Un scandale sans précédent secoue actuellement l’armée gabonaise. Huit officiers et sous-officiers sont accusés d’avoir torturé à mort un jeune militaire soupçonné de vol. Cette affaire, qui provoque une vague d’indignation dans l’opinion publique depuis plusieurs jours, pousse les plus hautes autorités du pays à réagir fermement.
Tout a commencé avec la diffusion sur les réseaux sociaux d’images insoutenables montrant le corps mutilé du jeune homme dans une morgue. Devant l’émoi suscité, le gouvernement a rapidement annoncé une série de mesures de plus en plus drastiques.
Une réaction en crescendo des autorités
Dans un premier temps, le ministère de la Défense a publié un communiqué évoquant un « incident » et assurant que toutes les personnes impliquées seraient auditionnées. Mais face à la pression, le chef de l’État en personne, le général Brice Oligui Nguema, a fini par s’impliquer.
Le jour de Noël, il s’est rendu au domicile de la famille du défunt pour présenter ses condoléances. Dans la foulée, des décisions fortes ont été annoncées :
- Le placement en détention provisoire des huit militaires suspectés
- L’audition de leurs supérieurs, dont deux généraux
- Le dessaisissement des services de sécurité militaire de l’enquête
- L’ouverture d’une information judiciaire
Les circonstances du drame
Selon le procureur de la République Bruno Obiang Mve, la victime, le second maître Johan Bounda, « aurait trouvé la mort dans des circonstances tragiques après avoir été violemment pris à partie (…) en raison d’une accusation de vol présumé qui aurait eu lieu chez son supérieur hiérarchique ».
Plusieurs médias locaux affirment que c’est dans les locaux de la tristement célèbre direction générale de la contre-ingérence et de la sécurité militaire (DGCISM), surnommée B2, qu’ont été perpétrés les actes de torture « barbares » dénoncés par le procureur.
Une enquête retirée au B2
Fait notable, c’est ce même service, le B2, qui avait été initialement chargé d’enquêter sur ce décès suspect. Mais devant le tollé, le dossier lui a été retiré et confié à d’autres unités d’investigation, la direction générale des recherches et la direction générale des services spéciaux.

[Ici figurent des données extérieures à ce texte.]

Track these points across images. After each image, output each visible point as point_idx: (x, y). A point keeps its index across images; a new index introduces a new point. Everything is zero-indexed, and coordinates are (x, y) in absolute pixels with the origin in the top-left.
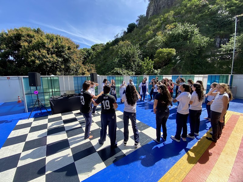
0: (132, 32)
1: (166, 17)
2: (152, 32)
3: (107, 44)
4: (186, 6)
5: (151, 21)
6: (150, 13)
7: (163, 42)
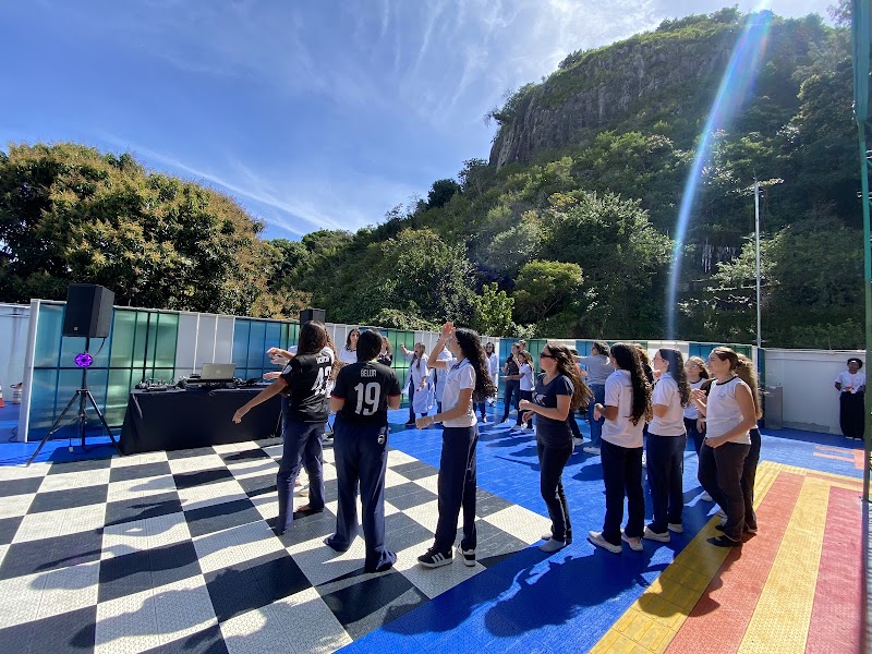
0: (446, 204)
1: (549, 171)
2: (507, 210)
3: (361, 233)
4: (607, 147)
5: (504, 179)
6: (503, 158)
7: (543, 242)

Le chef de l’État a demandé au ministre de la Défense « de veiller personnellement à l’aboutissement de cette enquête afin que les sanctions appropriées soient infligées aux coupables et servent d’exemple à tout militaire qui tenterait de poser des actes similaires ».
Communiqué du ministère de la Défense
Un scandale en pleine transition politique
Ce drame intervient à un moment délicat pour le Gabon, en pleine transition politique depuis le coup d’État du 30 août 2023 qui a renversé le président Ali Bongo. Le pays se prépare à une élection présidentielle censée rendre le pouvoir aux civils.

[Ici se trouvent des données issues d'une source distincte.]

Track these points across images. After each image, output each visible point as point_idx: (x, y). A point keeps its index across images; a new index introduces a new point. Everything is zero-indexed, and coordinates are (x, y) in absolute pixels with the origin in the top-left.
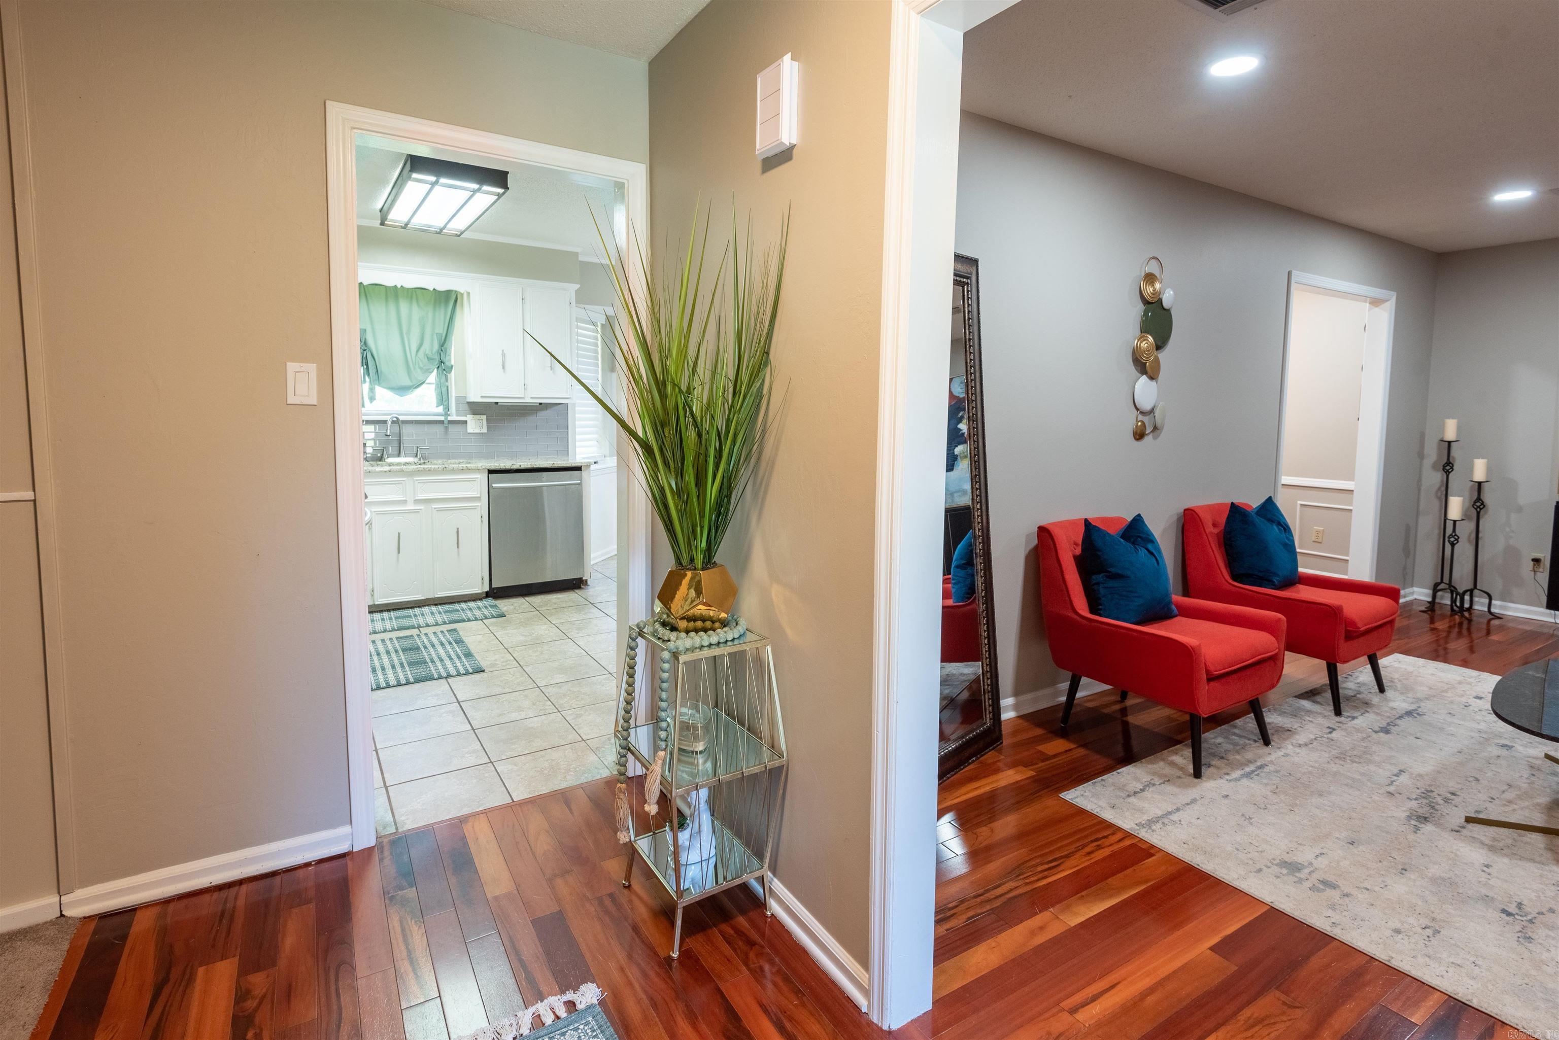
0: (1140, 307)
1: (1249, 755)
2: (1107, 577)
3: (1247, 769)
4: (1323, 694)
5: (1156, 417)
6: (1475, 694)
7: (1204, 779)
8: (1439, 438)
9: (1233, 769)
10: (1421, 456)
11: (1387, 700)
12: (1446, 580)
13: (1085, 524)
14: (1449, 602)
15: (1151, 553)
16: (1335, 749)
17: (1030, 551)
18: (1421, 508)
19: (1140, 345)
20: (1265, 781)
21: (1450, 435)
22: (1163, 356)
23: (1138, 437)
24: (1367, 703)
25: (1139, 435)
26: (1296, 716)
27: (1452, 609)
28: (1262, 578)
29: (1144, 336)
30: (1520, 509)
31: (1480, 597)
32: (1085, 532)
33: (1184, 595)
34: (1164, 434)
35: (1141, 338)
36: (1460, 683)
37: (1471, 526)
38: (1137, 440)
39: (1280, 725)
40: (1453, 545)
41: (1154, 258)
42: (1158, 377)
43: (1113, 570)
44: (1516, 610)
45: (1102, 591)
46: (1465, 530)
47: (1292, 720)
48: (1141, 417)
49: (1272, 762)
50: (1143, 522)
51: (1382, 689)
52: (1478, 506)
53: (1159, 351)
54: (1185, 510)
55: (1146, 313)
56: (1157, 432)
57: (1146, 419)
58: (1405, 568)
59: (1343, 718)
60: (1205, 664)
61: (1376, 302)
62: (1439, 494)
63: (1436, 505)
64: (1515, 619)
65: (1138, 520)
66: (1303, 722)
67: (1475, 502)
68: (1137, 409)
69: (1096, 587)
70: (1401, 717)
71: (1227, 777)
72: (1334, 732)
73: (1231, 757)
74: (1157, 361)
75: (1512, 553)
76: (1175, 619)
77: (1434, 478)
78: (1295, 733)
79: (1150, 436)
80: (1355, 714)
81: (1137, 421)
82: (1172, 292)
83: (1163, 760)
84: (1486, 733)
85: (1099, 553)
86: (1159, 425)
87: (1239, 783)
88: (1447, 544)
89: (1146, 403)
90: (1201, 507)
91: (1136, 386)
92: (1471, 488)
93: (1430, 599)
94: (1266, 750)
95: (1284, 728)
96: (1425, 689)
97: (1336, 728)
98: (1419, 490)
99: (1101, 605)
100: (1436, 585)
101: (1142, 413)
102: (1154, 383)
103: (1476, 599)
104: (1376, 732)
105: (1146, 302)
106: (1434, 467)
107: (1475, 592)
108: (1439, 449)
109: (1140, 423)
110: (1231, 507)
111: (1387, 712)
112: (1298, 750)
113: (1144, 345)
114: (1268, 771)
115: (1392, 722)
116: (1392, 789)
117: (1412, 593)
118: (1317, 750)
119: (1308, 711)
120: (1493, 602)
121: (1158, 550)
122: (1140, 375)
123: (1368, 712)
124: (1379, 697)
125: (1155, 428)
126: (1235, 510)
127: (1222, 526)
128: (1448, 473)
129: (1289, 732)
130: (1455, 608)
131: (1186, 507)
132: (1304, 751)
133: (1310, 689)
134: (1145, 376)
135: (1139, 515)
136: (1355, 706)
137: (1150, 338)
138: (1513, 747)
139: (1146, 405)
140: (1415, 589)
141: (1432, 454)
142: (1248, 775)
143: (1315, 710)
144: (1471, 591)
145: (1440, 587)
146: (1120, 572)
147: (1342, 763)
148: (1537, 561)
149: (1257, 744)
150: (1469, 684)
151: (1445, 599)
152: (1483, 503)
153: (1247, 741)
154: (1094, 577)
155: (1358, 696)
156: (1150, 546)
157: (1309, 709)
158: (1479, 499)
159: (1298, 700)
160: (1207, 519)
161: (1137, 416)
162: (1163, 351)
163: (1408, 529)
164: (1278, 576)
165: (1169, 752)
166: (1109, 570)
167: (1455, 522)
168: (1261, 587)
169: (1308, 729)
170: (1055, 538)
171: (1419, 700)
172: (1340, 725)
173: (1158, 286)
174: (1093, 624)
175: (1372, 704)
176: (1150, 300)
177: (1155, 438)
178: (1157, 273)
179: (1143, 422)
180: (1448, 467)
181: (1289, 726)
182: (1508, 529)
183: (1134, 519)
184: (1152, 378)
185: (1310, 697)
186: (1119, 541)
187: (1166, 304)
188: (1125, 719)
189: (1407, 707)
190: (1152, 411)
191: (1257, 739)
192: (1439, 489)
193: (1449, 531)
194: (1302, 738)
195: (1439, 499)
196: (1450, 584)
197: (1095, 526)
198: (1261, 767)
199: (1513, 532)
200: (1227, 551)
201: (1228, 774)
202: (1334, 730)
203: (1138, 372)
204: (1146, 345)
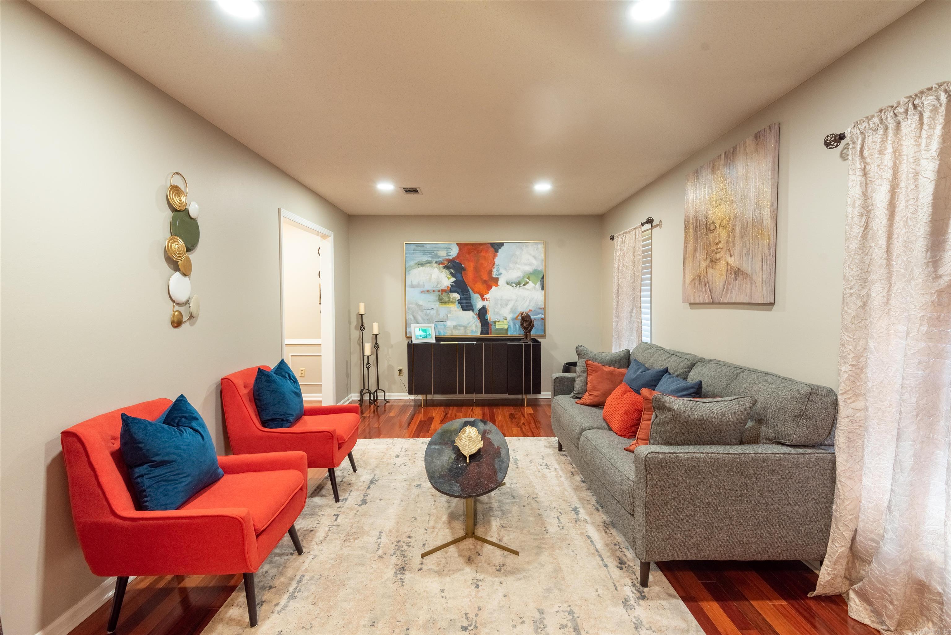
0: (169, 214)
1: (290, 572)
2: (151, 466)
3: (291, 589)
4: (326, 487)
5: (191, 307)
6: (395, 455)
7: (259, 623)
8: (357, 312)
9: (280, 596)
10: (350, 323)
11: (359, 477)
12: (366, 387)
13: (122, 418)
14: (368, 398)
15: (196, 431)
16: (342, 534)
17: (54, 461)
18: (352, 350)
19: (171, 246)
20: (306, 594)
21: (362, 311)
22: (193, 256)
23: (175, 325)
24: (350, 484)
25: (177, 323)
26: (313, 515)
27: (370, 403)
28: (282, 420)
29: (174, 238)
30: (392, 346)
31: (380, 393)
32: (123, 426)
33: (227, 453)
34: (199, 322)
35: (171, 239)
36: (387, 449)
37: (374, 357)
38: (175, 327)
39: (305, 529)
40: (368, 368)
41: (178, 174)
42: (190, 274)
43: (157, 459)
44: (395, 396)
45: (147, 482)
46: (372, 359)
47: (312, 519)
48: (177, 308)
49: (307, 570)
50: (186, 401)
51: (355, 470)
52: (376, 347)
53: (188, 253)
54: (222, 380)
55: (174, 219)
56: (193, 320)
57: (182, 309)
58: (347, 385)
59: (340, 502)
60: (254, 525)
61: (324, 237)
62: (359, 342)
63: (358, 348)
64: (395, 401)
65: (181, 401)
66: (319, 518)
67: (375, 345)
68: (174, 301)
69: (139, 480)
70: (369, 488)
71: (278, 608)
72: (339, 517)
73: (277, 583)
74: (188, 260)
75: (390, 367)
76: (221, 481)
77: (356, 334)
78: (316, 531)
79: (188, 323)
80: (346, 497)
81: (173, 311)
82: (197, 206)
83: (221, 620)
84: (408, 480)
85: (141, 445)
86: (194, 314)
87: (288, 609)
88: (365, 368)
89: (181, 295)
90: (233, 375)
91: (171, 281)
92: (372, 338)
93: (359, 399)
94: (301, 558)
95: (308, 530)
96: (374, 460)
97: (338, 513)
98: (350, 341)
99: (146, 496)
100: (362, 391)
101: (177, 304)
102: (186, 279)
103: (378, 394)
104: (360, 505)
105: (174, 210)
106: (356, 328)
107: (378, 391)
108: (357, 319)
109: (176, 313)
110: (258, 372)
111: (361, 486)
112: (321, 547)
113: (175, 246)
114: (306, 581)
115: (365, 493)
116: (380, 552)
117: (351, 397)
118: (332, 540)
119: (320, 506)
120: (386, 394)
121: (203, 426)
122: (174, 272)
123: (352, 491)
124: (354, 476)
125: (191, 317)
126: (262, 373)
127: (251, 386)
128: (362, 330)
129: (312, 533)
130: (371, 401)
131: (222, 377)
132: (324, 546)
133: (316, 486)
134: (178, 272)
135: (182, 396)
136: (344, 489)
137: (181, 242)
138: (421, 484)
139: (182, 298)
140: (352, 394)
141: (354, 322)
142: (292, 597)
143: (323, 503)
144: (376, 391)
145: (364, 392)
146: (166, 458)
147: (349, 544)
148: (400, 370)
149: (294, 556)
150: (391, 448)
151: (366, 397)
152: (378, 345)
153: (286, 558)
154: (137, 470)
155: (344, 479)
156: (194, 424)
157: (320, 504)
158: (376, 343)
159: (312, 498)
160: (239, 383)
161: (174, 307)
162: (194, 252)
163: (347, 362)
164: (292, 415)
165: (225, 607)
166: (153, 459)
167: (368, 356)
168: (282, 427)
169: (323, 523)
170: (85, 441)
171: (373, 470)
172: (340, 509)
173: (184, 199)
174: (137, 523)
175: (352, 483)
176: (178, 208)
177: (192, 325)
178: (182, 187)
179: (180, 313)
180: (362, 328)
181: (310, 526)
182: (388, 357)
183: (177, 401)
184: (185, 275)
185: (318, 493)
186: (162, 428)
187: (192, 213)
188: (181, 585)
189: (369, 478)
190: (187, 302)
191: (293, 552)
192: (359, 339)
193: (366, 362)
194: (320, 535)
195: (359, 345)
196: (368, 389)
197: (134, 419)
198: (300, 581)
199: (390, 358)
200: (256, 404)
201: (277, 605)
202: (338, 515)
203: (172, 269)
204: (177, 246)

Une nouvelle Constitution vient d’être adoptée par référendum et une commission spéciale planche sur la réforme du code électoral. Si le général Oligui a promis d’organiser ce scrutin, il ne cache pas pour autant ses ambitions personnelles. La date du vote reste incertaine.
Ce scandale vient donc compliquer un peu plus une situation politique déjà tendue. Il met en lumière les dérives d’une armée toute puissante, véritable État dans l’État. Des pratiques indignes qui ternissent l’image des forces de sécurité et renforcent la défiance de la population.
Un électrochoc salutaire ?
Mais ce drame pourrait aussi être l’occasion d’un sursaut salutaire. En réagissant fermement, en sanctionnant les coupables, en retirant l’enquête au sulfureux B2, les autorités envoient un signal fort. Elles montrent leur volonté de mettre fin à l’impunité et de restaurer la confiance.
Cette affaire sera un test majeur pour la crédibilité des dirigeants de la transition. S’ils parviennent à faire éclater la vérité, à rendre justice à la victime et sa famille, à réformer en profondeur l’armée, ils prouveront leur bonne foi. Dans le cas contraire, leurs belles promesses de renouveau démocratique sonneront bien creux.
Une chose est sûre : l’opinion publique gabonaise, choquée et en colère, suivra de très près les développements de cette affaire emblématique. Dans un pays qui aspire à tourner la page des années de plomb, ce scandale de trop pourrait bien être celui qui précipite les changements tant attendus.